As the report states none the scenarios will occur exactly as described. Rather, they are thinking tools, and we can also influence the direction we want to go in.
Various companies who sponsored the report, gives their input on what to do. Swiss-based Novartis points to Finland as a role model:
“Finland, for example, has a very well-developed health data ecosystem. Via a central data platform implemented by the public sector, all relevant stakeholders have access to electronic disease registers, e-prescriptions and electronic laboratory and imaging data. High compatibility of its databases allows for centralized data collection and analysis. To protect data privacy, health outcome and cost data are recorded anonymously. Decentralized data storage adds another layer of security. While the Swiss system is more fragmented than Finland’s, a certain level of centralization seems compelling here too, requiring broad commitment from a range of stakeholders.”

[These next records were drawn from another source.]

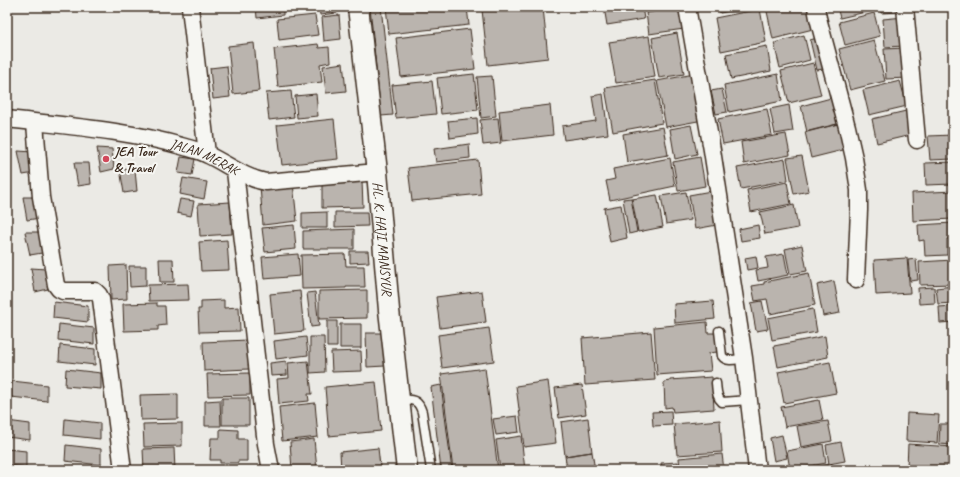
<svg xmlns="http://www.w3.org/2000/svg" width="960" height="477" font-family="Caveat,sans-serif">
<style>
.building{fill:#bab4ae;stroke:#3b2a1e}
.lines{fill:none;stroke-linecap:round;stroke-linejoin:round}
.service-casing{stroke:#3b2a1e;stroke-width:11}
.minor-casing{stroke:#3b2a1e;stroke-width:19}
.tertiary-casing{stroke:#3b2a1e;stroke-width:23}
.service{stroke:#f6f6f2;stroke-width:8}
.minor{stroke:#f6f6f2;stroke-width:16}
.tertiary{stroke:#f6f6f2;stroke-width:20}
.poi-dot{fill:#d1495b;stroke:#f6f6f2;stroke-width:1.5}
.labels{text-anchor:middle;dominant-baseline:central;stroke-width:4;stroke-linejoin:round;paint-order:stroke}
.poi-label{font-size:14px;font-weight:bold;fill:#3b2a1e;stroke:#f6f6f2;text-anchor:start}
.street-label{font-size:14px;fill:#3b2a1e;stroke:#f6f6f2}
</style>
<rect width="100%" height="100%" fill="#ebeae5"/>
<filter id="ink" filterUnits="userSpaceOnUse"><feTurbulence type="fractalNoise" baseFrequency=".025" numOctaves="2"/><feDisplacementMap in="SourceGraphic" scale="8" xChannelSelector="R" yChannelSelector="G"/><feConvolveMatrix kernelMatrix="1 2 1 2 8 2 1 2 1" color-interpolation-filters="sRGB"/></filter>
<g filter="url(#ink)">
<!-- building -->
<path class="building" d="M256,7H283V15L257,18Z
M319,7H336L337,13L320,15Z
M370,7H381L393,115L381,116Z
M386,7H467L469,25L389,34Z
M513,7H543L548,58L488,65L482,10Z
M604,7H642L644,19L607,25Z
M681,7L684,29L649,34L646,13Z
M719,7H753L720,13Z
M766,7H812L817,28L773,39Z
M837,7H869L870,11L840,18Z
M880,7H901V12L881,13Z
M760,9L766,42L721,51L715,18Z
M874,13L880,36L845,45L839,22Z
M315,15L318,35L279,40L277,19Z
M339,15L341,39L324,41L322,17Z
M904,17L905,46L885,47L883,19Z
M470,29L475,69L401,77L396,38Z
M677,33L684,74L659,78L652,38Z
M804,35L810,60L780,68L774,43Z
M649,36L655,77L616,83L609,42Z
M821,37L829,68L817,70L810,40Z
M874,40L885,81L850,90L839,49Z
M254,43L259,91L233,94L228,46Z
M318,44L319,48L329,47L330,62L320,64L322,82L278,87L274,49Z
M767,46L771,71L731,79L726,54Z
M906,48L908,78L886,79L884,49Z
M343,63L346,91L326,93L323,66Z
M813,63L821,95L789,103L781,71Z
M227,66L230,97L213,99L210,68Z
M474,74L478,110L441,114L437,78Z
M694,74L703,120L666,127L657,81Z
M778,74L782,101L729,112L724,85Z
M492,76L496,116L481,118L477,77Z
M655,80L662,123L613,132L605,88Z
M432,81L436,114L396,118L392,85Z
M900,81L907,106L869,115L863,90Z
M722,89L727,112L716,114L711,91Z
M291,91L294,117L269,120L266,93Z
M316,94L318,116L297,118L295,96Z
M603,94L608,134L564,140L562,126L596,121L592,96Z
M831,98L838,124L807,132L801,106Z
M550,105L553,135L502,141L499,111Z
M789,105L793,131L775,134L770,109Z
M767,109L772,135L723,144L718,119Z
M906,111L911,135L877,143L872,119Z
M477,118L478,134L450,138L448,121Z
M498,118L501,143L483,145L480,120Z
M334,119L338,159L282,165L277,125Z
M841,123L847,149L811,158L805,132Z
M691,125L697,154L675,159L670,129Z
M663,127L668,155L627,162L623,134Z
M786,134L790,155L744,164L741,142Z
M953,135V159L930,160L928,136Z
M469,144L470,158L436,162L434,149Z
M97,148L112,149L114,169L101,172Z
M18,151L33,152L35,173L23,175Z
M802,156L809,191L794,194L787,158Z
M181,157L195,159L192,175L178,173Z
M700,157L705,186L678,191L673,162Z
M670,158L675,186L610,200L606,181L615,179L613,169Z
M785,159L788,180L741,189L737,168Z
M478,160L481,194L412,201L408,168Z
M953,162V184L926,185L925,163Z
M74,163H89L91,184L78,186Z
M120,169L135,170L137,191L124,193Z
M183,178L207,182L204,199L180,194Z
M362,181L363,207L322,208V182Z
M787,182L791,204L751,212L747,190Z
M293,183L297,221L263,225L260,186Z
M711,191L717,225L695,229L689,195Z
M953,191V219L913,221L912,193Z
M686,192L691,220L666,224L661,196Z
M657,195L663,227L638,232L632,199Z
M23,197H38L40,218L27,220Z
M631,198L637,232L629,234L623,199Z
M180,199L194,201L191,216L177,213Z
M230,202L232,234L200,236L198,204Z
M621,205L627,238L610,242L604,208Z
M794,205L798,228L765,234L760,212Z
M327,212V228H302V213Z
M335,212H367L368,226L335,227Z
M953,223V238L947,239V255L925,256L924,240L919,241L918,225Z
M294,225L296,249L265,252L262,228Z
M758,225L760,238L741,241L739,229Z
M354,229V249H303V231Z
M25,232H40L42,253L30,255Z
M227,240L229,270L201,271L199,242Z
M950,241H953V257H951Z
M802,245L807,271L790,274L785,249Z
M350,251H368L369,262L350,263Z
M298,254L300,276L264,279L262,257Z
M345,254L346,266H364L365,287H346V288L302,289L301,255Z
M784,254L788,275L758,281L756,270L768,268L766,257Z
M756,256L758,268L747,270L745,258Z
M907,258L910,293L876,295L874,260Z
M159,259H173L174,282H160Z
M916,259L918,280L910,281L908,260Z
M953,260V284L920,285L919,262Z
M126,265L127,299L111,300L110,266Z
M129,266H146V286L130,287Z
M31,268L46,269L48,289L35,292Z
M809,273L815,305L770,314L767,299L755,301L752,286L764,284V282Z
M834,281L840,313L823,316L817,285Z
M188,284L189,300L149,301L148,285Z
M953,286V303L938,304L936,288Z
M934,287L935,303L919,304L918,288Z
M367,290V318L319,319V291Z
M300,291L304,331L274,334L270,294Z
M482,291L486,322L440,328L436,297Z
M315,292L319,326L311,327L307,293Z
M224,300V308L239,307L240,331L199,332L198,309H201V301Z
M713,301L715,319L675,323L674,304Z
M762,301L768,329L756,331L751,303Z
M54,302L88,306V322L53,318Z
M157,303V306H165L166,325L158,326V330L124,331L123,304Z
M953,306V322L940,323L939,307Z
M813,309L817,332L772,340L768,318Z
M327,321H337V347H327Z
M707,322L708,333H716L717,352L709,353L711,371L657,375L654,327Z
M59,324L94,328V344L58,340Z
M340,324H361V348H340Z
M489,328L494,361L442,368L438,335Z
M651,332L655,380L585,385L582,338Z
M366,333H385V366L367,367Z
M825,336L828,357L778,367L774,346Z
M306,337L308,355L276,359L274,341Z
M310,337H324L325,372L310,373Z
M248,340L249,369L204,371L203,342Z
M60,345L95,349V365L59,361Z
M361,351L362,371L332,372L331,352Z
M286,361L287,375L271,376L270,363Z
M308,361L312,394H308L309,401L279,404L277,379L289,378L288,363Z
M830,362L836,393L784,403L778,372Z
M485,368L498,470H453L441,374Z
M66,369L101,373V389L65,386Z
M250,373V395L208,396L207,374Z
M712,377L714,409L673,412L672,407L665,408L664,382L670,381V380Z
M12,381L47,385V401L11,397Z
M548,381L556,443L524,447L516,386Z
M376,382L381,431L329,436L325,387Z
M441,385L452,470H441L431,387Z
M582,385L586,414L559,418L555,388Z
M178,394V419L141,420L140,395Z
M222,398H249V425H222Z
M220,400L221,426H205V401Z
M819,400L823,420L785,427L781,407Z
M315,403L318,437L282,441L279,407Z
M671,411L672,425L653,426L652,412Z
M907,413L939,415L937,443L906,441Z
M517,416L519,432L496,435L493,419Z
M588,418L592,452L565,456L561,422Z
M65,419L100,423V439L64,435Z
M720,420L722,452L677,455L674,424Z
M7,421L30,424V440L7,437Z
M828,421L832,441L801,447L797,426Z
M182,423V446L144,447L143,424Z
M940,424H953V445L939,444Z
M220,429L238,430V439H247V461H238V463H220V460H210L211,438H220Z
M782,435L787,458L774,461L770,438Z
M521,436L525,470H500L496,440Z
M314,439L317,470H292L290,442Z
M841,442L845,461L829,464L826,445Z
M823,444L826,463L790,470L787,451Z
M908,444L953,447V470L907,467Z
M66,445L101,449V465L65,461Z
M174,448L175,470H144L143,449Z
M378,448L380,466L341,470L340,452Z
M7,449L26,451V467L7,465Z
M592,452L595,470H567L565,456Z
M722,454L724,470H680L679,458Z
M678,462V470H662L661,463Z
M832,464L833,470H822V466Z
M399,467L400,470H385V468Z
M819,467V470H803Z
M379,468V470H358Z"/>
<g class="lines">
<!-- service casing -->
<g class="service-casing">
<path id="service" d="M719,331L722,356C727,363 737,359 744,358
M716,383C717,390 716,397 722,402L749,400
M400,399C413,400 418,399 422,412L431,470"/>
</g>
<!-- minor casing -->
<g class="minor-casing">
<g id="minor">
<path d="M190,7L207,154"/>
<path d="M687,7L712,150L744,358L757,470"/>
<path d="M816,7L818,18L847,127L854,158L859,190V210L856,280"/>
<path d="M905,7L917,140"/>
<path id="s1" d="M7,119C67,126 127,130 185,147C192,149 201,151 208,155C227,164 244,178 266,182L377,172"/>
<path d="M35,123L41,197L56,285L59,289L63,291H95L99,295L101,299L123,470"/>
<path d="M235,171L266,444L271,470"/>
</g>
</g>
<!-- tertiary casing -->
<g class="tertiary-casing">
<g id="tertiary">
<path id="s2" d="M358,7L377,172L389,310L407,470"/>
</g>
</g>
<!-- service -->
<use href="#service" class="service"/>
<!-- minor -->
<use href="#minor" class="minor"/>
<!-- tertiary -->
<use href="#tertiary" class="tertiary"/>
</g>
</g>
<!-- markers -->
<circle class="poi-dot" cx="106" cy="159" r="4"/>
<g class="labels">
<!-- poi labels -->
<g class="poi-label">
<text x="114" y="151">JEA Tour<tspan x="114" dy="16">&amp; Travel</tspan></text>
</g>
<!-- street labels -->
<g class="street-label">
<text stroke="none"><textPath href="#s1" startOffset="202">JALAN MERAK</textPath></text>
<text stroke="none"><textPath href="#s2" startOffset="233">HL. K. HAJI MANSYUR</textPath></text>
</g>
</g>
<!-- margin -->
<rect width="960" height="477" fill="none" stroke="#f6f6f2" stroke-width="24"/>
<rect x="12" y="12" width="936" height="453" fill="none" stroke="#3b2a1e" stroke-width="1.5" filter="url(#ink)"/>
</svg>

Deloitte states that: “Healthcare is itself shifting from reactive to proactive and predictive – no longer is there a “one size fits all” approach but rather a personalized and uniquely tailored approach for each of us.” And then underlines; “The future of healthcare data will focus on organizations acting as ‘data custodians’ rather than ‘data owners’ for the patients/ consumers. The ultimate ownership of the data and its usage will rest with the patient. The sharing of the data will be driven by the value provided to the user by the provider.”